A sharing rule is an automated mechanism in Salesforce that grants record-level access to specified groups of users beyond the Organization-Wide Default (OWD) baseline. Sharing rules can only open access — they never restrict — and they’re the standard way to give one team visibility into another team’s records when the OWD is Private or Public Read Only.
The two types of sharing rules
| Type | Trigger | Use case |
|---|---|---|
| Owner-based sharing rule | Records owned by users in a specific group, role, or territory are shared with another group, role, or territory. | ”Share all opportunities owned by EMEA Sales with the EMEA Support team.” |
| Criteria-based sharing rule | Records matching specific field criteria are shared regardless of owner. | ”Share all High Priority cases with the Tier 2 Escalation group.” |
Both types result in the same outcome — a row in the appropriate *__Share table — and both can grant either Read Only or Read/Write access.
Who can be the recipient
The “shared with” target of a sharing rule can be:
- Public Groups (the most flexible — can include users, roles, roles+subordinates, other public groups)
- Roles
- Roles and Subordinates (a role plus everyone below in the hierarchy)
- Roles, Internal Subordinates (excludes external community users)
- Territories (when Enterprise Territory Management is enabled)
- Portal/Community roles (for external sharing)
You cannot share directly to a list of individual users via a sharing rule — for one-off shares to a specific user, use manual sharing instead.
When sharing rules are even necessary
Sharing rules are pointless if the OWD is already Public Read/Write — everyone can already see and edit. They’re only meaningful when:
- OWD is Private — sharing rules grant Read or Read/Write.

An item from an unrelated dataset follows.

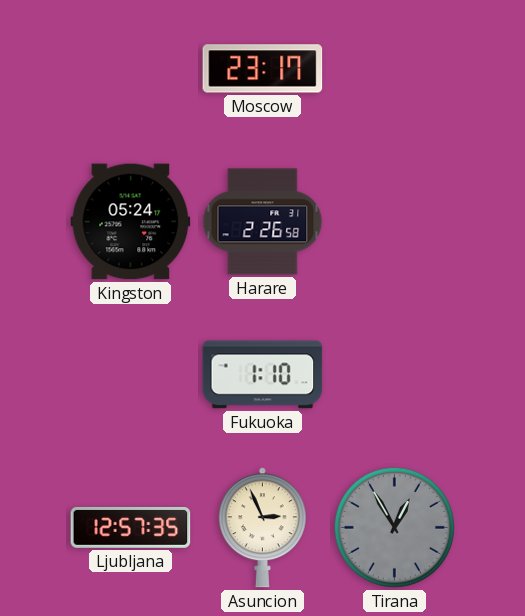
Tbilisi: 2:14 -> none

- OWD is Public Read Only — sharing rules can upgrade specific recipients to Read/Write.
If you’re seeing a sharing rule on an object with Public Read/Write OWD, it’s leftover from a prior configuration and you can safely remove it.
Real scenario
“OWD for Opportunity is Private. Reps see only their own. The CFO team needs read-only visibility into every opportunity over $1M. How do you set this up?”
The clean answer is a criteria-based sharing rule:
- Create a public group named “CFO Office” containing the CFO and their direct team.
- Setup → Sharing Settings → Opportunity Sharing Rules → New.
- Rule type: Based on criteria.
- Criteria:
Amount >= 1000000. - Share with: public group “CFO Office”.
- Access level: Read Only.
Every opportunity that meets the criteria — current and future — is automatically shared. If an opportunity drops below $1M, the rule revokes the share on the next recalculation.
Limits to know for interviews
These are the kind of specifics interviewers ask about to gauge depth:
- Per-object limits: 300 sharing rules per object, of which 50 can be criteria-based (older limits were lower; the current published cap is 300/50 per object).
- Up to 500 sharing rules per object can be granted via support exception in some cases — but standard org limits are 300/50.
- Sharing rule changes trigger sharing recalculation in the background, which can take significant time on large orgs.
- Criteria-based rules can use up to 10 criteria conditions combined with AND/OR.
These numbers do shift between releases, so the safe interview answer is: “There are per-object caps — 300 total and 50 criteria-based — and changes trigger recalculation, which on large orgs runs asynchronously.”
Sharing rule vs the other sharing mechanisms
| Mechanism | Scope | Reversible | Triggered by |
|---|---|---|---|
| OWD | Object-wide baseline | Yes (change setting) | Org configuration |
| Role hierarchy | Records owned by direct/indirect reports | Yes (re-parent user) | Hierarchy structure |
| Sharing rule | Groups of records to groups of users | Yes (delete rule) | Owner change or criteria match |
| Manual sharing | One record to one user/group | Yes (remove share) | Owner clicks “Share” on a record |
| Apex sharing | Custom programmatic shares | Yes (delete via Apex) | Trigger or batch logic |
| Team sharing | Account, Opportunity, Case teams | Yes (remove team member) | Team membership |
Verified against: Salesforce Help — Sharing Rules and the Sharing & Visibility Architect resources. Last reviewed 2026-05-17.